Wednesday, February 25, 2009

Guilin/Hong Kong: Day 11, a lot of little things

We began the day with the great buffet breakfast at the hotel again, and then we met our guide and driver for a day of sightseeing in Guilin. Because the visibility was particularly bad, we started at the Reed Flute Cave. The mountains in this area are made of limestone and thus full of caves. This particular cave is one of the larger ones, and it’s full of interesting formations. To make it an appealing tourist destination, they’ve added a paved path, colored lighting, and music. Frankly I found the colored lighting a bit tacky, but it was a really nice cave.

Next, Angela took us to a pearl factory. We tried to talk her out of it, but she said that she would get in trouble if she didn’t sign us in since it was part of the tour. We’ve both seen the whole pearl thing before and were not the least bit interested in a sales pitch. I don’t think Angela really believed us until we walked right through, used the bathroom, and waited at the exit.

By now visibility had improved somewhat, and the sun even hinted at coming out. It had also gotten warm, about 72 F/22 C. I shed the winter coat and sweater, but I was still too warm. We drove back into the center of town to see the Elephant hill and then Fubo Hill. Elephant hill looks like an elephant, but I kept asking why the other one was called Football hill—it wasn’t spherical or shaped like an American football. It turns out I misunderstood her accent. The hill was named after the legendary general Fubo who shot an arrow through a mountain and used part of this hill for testing his sword. It is said that he used a giant stalactite to test his sword, and it really does look like somebody cut clean through it. It was over 400 steps to climb to the top of Fubo hill. Angela and my mom climbed half-way to a viewing pavilion, and I climbed the whole way. Between the heat and humidity, I was absolutely dripping in sweat by the time I got to the top.

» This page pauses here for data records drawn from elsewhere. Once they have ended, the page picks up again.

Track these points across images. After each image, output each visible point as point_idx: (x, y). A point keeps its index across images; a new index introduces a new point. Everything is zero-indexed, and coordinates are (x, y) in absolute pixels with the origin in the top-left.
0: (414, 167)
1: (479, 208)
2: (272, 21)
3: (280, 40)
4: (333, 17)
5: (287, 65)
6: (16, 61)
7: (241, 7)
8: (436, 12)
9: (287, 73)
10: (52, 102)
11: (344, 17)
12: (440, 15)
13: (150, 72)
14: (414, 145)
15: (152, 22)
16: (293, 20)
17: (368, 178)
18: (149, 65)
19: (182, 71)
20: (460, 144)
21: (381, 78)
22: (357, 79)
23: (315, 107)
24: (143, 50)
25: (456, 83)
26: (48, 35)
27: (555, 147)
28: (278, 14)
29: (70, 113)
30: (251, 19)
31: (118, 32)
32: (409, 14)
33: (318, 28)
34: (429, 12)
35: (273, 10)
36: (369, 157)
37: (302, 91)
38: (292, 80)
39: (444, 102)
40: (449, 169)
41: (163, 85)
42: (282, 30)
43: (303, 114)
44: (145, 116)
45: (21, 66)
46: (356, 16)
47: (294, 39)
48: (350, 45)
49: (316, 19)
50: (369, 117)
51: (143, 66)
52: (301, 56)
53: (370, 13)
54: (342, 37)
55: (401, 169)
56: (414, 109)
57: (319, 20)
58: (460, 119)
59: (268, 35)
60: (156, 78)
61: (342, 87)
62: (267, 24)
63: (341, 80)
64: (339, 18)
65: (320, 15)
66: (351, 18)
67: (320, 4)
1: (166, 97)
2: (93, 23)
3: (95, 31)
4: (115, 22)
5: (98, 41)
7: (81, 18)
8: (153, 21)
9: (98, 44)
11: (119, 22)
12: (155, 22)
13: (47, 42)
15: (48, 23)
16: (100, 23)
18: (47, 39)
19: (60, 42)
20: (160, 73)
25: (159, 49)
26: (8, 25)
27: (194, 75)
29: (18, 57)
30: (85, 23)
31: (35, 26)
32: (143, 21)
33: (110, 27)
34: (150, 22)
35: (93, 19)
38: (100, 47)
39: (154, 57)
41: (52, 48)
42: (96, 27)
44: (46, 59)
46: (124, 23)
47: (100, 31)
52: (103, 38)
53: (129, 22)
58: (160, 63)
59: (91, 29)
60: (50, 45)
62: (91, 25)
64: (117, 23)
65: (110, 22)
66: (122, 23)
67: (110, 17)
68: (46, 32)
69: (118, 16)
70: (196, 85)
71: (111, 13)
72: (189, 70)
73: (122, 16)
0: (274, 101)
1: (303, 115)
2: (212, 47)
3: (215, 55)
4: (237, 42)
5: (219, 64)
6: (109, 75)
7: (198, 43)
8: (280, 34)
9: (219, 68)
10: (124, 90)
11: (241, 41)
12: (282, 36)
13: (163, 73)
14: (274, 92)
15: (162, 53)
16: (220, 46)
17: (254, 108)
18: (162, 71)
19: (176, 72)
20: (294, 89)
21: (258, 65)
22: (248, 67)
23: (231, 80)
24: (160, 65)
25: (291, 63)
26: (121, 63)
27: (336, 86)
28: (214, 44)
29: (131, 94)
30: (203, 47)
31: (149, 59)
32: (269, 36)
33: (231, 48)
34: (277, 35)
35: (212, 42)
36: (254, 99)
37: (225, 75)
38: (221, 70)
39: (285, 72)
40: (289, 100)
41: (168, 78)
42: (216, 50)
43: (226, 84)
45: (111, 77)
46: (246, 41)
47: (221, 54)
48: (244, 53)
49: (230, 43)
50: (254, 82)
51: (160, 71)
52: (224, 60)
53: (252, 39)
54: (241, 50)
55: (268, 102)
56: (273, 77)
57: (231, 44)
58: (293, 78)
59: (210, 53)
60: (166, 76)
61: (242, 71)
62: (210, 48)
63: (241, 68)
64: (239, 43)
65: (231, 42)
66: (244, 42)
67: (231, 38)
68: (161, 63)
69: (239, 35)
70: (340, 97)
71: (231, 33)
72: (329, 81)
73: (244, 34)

Then next stop was lunch at a tea house that had the claim to fame that the Clinton family ate there, and Hillary and Chelsea hung out there while the president was in a meeting. It also had its own book shop with books in many different languages. I picked up a book on teaching your child Chinese. Lunch was probably the best we’d had yet. Everything was very artfully arranged, and it did not include sweet & sour pork and fried rice as so many of our previous meals had. Angela and Mr Lee ate with us, and it was nice to sample their food and share ours with them. As usual, there was a lot left over, but they were reluctant to bring us boxes so that Angela could take home the leftovers. Apparently it is pretty uncommon for the tour guests to invite the guide and driver to eat with them and take the leftovers.

Out last stop on the tour was the Tea Research Institute. We had a very knowledgeable guide there who showed us both about how the different types of tea are picked and did a tea ceremony/tasting. Tea ceremonies are big in Japan, but according to him, they originated in China. It seems that in recent years, tea ceremonies have become popular in China again, especially among younger people as an alternative to alcohol. I liked some of the teas and some of their accessories, but the stuff they had at the gift shop was just way too expensive.


So then it was back to the hotel to pack and rest. Packing shouldn’t have been that hard since we each had only one small suitcase and one carryon, but this also became the problem. Our stuff had expanded, so I went out for a walk in the local shopping area to get one of those woven plastic zippered bags to use as an extra carryon. We got to the airport just before it opened, but there was no problem with the extra bag. They even let us check it.

In line ahead of us was a couple from Hong Kong who had just taken a similar tour. They’d noticed that we hugged our guide when saying goodbye and genuinely meant that we would miss her. They struck up a conversation, and it turns out that they didn’t like their guide at all. She was fresh out of the university with a degree in English, yet she didn’t know anything about the places they were visiting and couldn’t answer any of their questions. I guess we really got lucky to get such a good guide.


The flight back to Hong Kong was an hour long and uneventful. From the airport we took the bus back to within a few blocks of the hotel. That took about an hour, but it was also uneventful. Getting off the bus was the only challenge. First, we were a little uncertain about which was the nearest stop when coming this direction, and when we did get off, the bus was rushed with Indian men offering to carry people’s luggage. They were blocking the doorway and grabbing at the suitcases. Most people were ignoring them, but since I had to put down the first bag and grab the second and third from the bus before the bus took off, I was a bit snappish in telling them to get out of my way. They were so surprised that they stopped dead in their tracks and backed off.


Our new room at the YMCA was on the 14th floor, so the view was even better than the previous room. The room was a little smaller, but that didn’t matter; we made ourselves right at home.